### PROBLEM DETAILS
Using the material that follows, identify and copy each line with the string "items".

'''

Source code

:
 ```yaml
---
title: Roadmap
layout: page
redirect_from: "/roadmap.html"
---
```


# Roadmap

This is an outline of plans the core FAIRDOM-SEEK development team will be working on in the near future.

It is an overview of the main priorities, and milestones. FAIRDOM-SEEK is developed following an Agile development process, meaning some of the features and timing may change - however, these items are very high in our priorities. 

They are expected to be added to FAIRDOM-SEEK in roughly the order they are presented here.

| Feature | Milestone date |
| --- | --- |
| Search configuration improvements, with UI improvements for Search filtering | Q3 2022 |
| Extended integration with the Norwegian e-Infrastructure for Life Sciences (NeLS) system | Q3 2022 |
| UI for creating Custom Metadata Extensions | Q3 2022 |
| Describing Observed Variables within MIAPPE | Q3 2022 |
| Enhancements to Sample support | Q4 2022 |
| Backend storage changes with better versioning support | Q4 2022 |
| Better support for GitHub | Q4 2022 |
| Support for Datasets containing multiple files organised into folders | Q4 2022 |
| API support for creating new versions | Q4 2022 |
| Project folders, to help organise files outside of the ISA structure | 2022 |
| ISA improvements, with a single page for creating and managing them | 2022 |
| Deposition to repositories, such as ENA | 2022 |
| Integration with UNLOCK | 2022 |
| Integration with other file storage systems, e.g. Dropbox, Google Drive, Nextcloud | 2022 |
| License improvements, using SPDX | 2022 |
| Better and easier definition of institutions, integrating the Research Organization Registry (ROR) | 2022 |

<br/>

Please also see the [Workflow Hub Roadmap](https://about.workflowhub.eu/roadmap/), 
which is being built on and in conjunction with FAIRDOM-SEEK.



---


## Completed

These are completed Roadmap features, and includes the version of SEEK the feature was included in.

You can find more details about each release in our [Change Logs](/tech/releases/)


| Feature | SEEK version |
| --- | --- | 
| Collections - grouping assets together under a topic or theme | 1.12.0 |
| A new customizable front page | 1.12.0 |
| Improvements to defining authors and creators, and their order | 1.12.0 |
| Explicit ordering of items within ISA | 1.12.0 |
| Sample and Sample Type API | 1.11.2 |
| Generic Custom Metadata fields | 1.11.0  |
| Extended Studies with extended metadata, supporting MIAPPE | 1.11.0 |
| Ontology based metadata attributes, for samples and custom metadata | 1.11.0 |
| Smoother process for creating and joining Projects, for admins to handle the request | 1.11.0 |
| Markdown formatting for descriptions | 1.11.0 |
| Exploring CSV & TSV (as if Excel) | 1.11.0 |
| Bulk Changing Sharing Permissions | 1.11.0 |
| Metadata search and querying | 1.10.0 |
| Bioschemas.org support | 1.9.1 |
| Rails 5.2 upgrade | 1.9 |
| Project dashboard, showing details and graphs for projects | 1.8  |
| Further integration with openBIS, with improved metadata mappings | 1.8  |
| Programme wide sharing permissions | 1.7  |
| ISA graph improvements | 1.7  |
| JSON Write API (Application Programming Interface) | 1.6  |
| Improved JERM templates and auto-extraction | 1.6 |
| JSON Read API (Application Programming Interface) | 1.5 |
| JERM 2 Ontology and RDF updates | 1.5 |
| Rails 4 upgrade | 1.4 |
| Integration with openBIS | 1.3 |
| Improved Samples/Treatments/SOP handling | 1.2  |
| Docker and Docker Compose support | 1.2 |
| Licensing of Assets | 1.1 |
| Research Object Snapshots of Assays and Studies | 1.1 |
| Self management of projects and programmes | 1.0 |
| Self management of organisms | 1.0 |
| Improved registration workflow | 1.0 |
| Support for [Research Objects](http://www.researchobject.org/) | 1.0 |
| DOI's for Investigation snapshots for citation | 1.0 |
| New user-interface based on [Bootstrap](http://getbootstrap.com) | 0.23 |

'''

### ANSWER SPACE
It is an overview of the main priorities, and milestones. FAIRDOM-SEEK is developed following an Agile development process, meaning some of the features and timing may change - however, these items are very high in our priorities. 
| Explicit ordering of items within ISA | 1.12.0 |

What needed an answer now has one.